### Task directions
According to the article on the Tour de France route, by what margin did Froome win overall in 2015?

### Text block
········

Briton Chris Froome’s bid for a fifth Tour de France title will come on the shortest route of the 21st century and see a return to Alpe-d’Huez.

A hilly time-trial in the Basque Country could be decisive on the penultimate day of the race, which begins on July 7 and concludes in Paris on July 29.

Organisers unveiled the route in Paris on Tuesday. Alpe-d’Huez is not likely to be as decisive as it was in 2015 when Froome won overall by one minute 21 seconds.

Froome (Team Sky) clung on to claim a second Tour victory, after his 2013 triumph and crashing out of the 2014 edition, when struggling with a chest infection on Alpe-d’Huez, where Colombia’s Nairo Quintana’s attack up the 21-hairpins almost brought him victory.

The 105th edition of the Tour will see a reduced peloton, with each team reduced by one rider from nine to eight in Grand Tours in a bid to make the racing less controllable. Some suggested it was specifically targeted at Froome’s dominant Team Sky squad.

Froome has won four of the last five editions of the Tour, while Sir Bradley Wiggins won the yellow jersey in the 99th edition of the race in 2012 to give Team Sky five victories in six years.

It was already known the race will begin on Noirmoutier-en-l’Ile and the peloton will cross the Passage du Gois causeway. The 2011 race had the same start in the Vendee region of western France.

········

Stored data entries
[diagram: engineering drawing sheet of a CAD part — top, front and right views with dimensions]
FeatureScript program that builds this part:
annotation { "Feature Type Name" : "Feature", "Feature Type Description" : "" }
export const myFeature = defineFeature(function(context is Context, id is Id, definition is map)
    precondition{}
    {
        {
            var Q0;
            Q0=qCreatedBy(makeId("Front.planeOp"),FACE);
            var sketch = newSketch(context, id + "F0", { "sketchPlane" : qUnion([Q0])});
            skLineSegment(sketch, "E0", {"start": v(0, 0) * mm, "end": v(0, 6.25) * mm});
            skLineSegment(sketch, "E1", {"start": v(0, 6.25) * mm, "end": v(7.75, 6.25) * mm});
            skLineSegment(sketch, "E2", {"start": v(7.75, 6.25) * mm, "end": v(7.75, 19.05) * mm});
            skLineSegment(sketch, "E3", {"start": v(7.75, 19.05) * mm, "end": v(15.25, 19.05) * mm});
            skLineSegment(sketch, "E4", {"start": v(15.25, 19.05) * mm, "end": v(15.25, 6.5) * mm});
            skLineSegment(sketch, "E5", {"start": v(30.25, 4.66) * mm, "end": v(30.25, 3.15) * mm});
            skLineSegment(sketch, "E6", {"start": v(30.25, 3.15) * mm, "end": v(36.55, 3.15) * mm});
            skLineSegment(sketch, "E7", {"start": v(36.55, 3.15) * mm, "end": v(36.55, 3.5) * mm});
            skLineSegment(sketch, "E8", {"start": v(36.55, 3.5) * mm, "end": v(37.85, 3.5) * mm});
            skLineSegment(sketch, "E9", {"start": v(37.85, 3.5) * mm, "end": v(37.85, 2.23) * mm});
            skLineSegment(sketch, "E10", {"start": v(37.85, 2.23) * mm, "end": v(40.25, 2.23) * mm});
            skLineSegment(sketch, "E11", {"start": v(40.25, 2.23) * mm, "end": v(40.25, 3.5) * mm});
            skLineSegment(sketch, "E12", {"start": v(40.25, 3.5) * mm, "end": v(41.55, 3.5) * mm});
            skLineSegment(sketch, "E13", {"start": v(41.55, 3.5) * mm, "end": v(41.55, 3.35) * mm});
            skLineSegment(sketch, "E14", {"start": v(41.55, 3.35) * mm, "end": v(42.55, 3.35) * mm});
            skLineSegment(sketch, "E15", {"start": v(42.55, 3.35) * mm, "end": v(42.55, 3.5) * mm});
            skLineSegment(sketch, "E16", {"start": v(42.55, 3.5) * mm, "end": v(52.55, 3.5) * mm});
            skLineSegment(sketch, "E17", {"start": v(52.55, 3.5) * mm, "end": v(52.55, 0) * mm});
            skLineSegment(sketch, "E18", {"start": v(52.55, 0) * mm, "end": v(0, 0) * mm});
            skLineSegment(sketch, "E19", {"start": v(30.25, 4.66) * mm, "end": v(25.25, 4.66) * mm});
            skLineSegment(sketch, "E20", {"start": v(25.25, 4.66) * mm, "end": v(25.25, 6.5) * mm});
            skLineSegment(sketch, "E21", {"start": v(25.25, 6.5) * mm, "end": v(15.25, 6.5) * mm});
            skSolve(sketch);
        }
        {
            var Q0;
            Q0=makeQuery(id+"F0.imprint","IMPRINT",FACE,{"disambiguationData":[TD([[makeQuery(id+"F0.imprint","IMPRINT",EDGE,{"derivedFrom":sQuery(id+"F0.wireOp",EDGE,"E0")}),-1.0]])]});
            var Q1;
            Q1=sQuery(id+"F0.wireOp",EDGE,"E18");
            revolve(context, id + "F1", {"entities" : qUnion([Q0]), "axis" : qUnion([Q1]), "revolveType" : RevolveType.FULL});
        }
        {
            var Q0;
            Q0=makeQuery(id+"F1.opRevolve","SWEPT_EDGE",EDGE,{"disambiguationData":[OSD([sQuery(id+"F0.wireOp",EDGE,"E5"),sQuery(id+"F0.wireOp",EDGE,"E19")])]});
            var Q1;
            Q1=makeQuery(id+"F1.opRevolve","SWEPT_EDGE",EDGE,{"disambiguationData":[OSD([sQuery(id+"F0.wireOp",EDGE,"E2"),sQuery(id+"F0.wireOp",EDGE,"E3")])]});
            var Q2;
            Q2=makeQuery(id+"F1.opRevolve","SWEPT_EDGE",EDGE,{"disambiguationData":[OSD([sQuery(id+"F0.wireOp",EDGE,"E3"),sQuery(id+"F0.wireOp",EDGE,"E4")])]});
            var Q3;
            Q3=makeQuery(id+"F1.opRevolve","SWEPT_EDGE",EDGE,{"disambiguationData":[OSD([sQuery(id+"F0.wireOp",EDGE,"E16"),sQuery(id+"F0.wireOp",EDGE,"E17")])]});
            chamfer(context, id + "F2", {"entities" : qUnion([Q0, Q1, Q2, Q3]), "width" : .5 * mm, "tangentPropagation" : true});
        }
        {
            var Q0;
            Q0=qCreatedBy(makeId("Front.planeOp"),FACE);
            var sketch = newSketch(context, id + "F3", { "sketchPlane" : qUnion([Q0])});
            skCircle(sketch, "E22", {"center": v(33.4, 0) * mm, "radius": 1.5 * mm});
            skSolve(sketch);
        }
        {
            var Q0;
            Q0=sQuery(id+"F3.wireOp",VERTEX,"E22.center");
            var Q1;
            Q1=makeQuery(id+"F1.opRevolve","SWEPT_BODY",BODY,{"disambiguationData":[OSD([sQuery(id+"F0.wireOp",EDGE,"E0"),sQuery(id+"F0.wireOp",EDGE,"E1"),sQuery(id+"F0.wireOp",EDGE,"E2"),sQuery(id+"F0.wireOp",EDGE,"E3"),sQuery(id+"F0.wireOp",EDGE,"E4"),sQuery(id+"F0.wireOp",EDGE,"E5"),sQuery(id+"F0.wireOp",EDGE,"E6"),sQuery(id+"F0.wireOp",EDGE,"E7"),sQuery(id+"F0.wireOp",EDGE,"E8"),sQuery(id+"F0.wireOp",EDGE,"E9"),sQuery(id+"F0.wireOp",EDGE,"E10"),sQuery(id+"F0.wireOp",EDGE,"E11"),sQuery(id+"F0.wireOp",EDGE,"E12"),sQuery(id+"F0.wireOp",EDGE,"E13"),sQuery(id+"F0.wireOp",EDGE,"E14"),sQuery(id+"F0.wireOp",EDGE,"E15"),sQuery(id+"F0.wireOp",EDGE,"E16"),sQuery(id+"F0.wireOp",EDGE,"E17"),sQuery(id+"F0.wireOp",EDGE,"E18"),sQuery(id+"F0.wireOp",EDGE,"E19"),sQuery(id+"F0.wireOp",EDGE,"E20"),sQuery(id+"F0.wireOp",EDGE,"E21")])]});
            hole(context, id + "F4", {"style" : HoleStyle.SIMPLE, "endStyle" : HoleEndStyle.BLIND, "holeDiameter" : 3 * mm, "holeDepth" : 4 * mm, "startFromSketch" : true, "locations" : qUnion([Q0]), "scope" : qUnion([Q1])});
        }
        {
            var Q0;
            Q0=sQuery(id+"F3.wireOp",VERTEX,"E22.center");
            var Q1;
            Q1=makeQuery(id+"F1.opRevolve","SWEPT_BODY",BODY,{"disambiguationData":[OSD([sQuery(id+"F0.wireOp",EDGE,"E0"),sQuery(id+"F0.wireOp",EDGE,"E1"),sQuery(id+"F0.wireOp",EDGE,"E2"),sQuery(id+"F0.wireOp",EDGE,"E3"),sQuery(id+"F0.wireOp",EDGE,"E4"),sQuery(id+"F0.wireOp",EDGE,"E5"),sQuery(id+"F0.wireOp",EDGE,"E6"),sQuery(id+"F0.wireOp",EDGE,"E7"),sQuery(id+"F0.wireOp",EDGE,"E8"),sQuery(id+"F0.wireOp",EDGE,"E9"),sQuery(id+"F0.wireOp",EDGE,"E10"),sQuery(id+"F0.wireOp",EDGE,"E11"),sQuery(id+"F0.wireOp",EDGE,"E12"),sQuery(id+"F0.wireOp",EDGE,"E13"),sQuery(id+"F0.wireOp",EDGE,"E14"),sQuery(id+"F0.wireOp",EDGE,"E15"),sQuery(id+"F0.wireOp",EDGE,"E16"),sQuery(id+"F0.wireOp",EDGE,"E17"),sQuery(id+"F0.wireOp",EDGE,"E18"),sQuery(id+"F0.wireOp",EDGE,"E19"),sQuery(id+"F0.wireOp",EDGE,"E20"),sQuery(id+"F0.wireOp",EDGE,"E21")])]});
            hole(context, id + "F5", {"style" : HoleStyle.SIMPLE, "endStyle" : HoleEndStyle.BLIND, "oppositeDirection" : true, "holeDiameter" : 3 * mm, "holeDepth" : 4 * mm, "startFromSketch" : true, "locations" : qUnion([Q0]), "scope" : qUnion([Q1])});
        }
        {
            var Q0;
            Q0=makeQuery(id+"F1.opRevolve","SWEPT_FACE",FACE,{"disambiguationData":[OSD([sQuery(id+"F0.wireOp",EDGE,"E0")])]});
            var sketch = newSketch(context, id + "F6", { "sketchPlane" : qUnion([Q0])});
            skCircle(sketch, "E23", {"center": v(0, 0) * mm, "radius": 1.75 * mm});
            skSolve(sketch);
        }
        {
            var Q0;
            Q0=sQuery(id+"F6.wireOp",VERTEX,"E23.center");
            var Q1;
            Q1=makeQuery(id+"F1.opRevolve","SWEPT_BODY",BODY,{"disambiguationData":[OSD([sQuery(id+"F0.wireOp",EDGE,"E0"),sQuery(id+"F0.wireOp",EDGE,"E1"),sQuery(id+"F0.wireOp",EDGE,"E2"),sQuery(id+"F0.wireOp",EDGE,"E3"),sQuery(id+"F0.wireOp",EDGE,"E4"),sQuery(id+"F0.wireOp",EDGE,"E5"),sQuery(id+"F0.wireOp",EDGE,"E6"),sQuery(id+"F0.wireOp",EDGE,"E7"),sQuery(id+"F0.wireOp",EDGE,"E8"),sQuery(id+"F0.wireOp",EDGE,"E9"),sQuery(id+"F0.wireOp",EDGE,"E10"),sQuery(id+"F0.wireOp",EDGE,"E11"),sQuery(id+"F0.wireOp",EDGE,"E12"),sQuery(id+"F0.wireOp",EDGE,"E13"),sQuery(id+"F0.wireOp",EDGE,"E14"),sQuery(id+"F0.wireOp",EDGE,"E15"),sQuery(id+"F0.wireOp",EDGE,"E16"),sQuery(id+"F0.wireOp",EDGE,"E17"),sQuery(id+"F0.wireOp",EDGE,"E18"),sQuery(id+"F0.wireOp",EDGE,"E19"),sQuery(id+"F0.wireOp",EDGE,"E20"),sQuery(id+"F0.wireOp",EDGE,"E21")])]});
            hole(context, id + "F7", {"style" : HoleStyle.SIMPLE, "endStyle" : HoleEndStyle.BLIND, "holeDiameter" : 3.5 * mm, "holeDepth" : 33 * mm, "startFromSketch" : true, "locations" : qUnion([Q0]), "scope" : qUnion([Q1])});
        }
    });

········

### Answer to this problem
By one minute 21 seconds.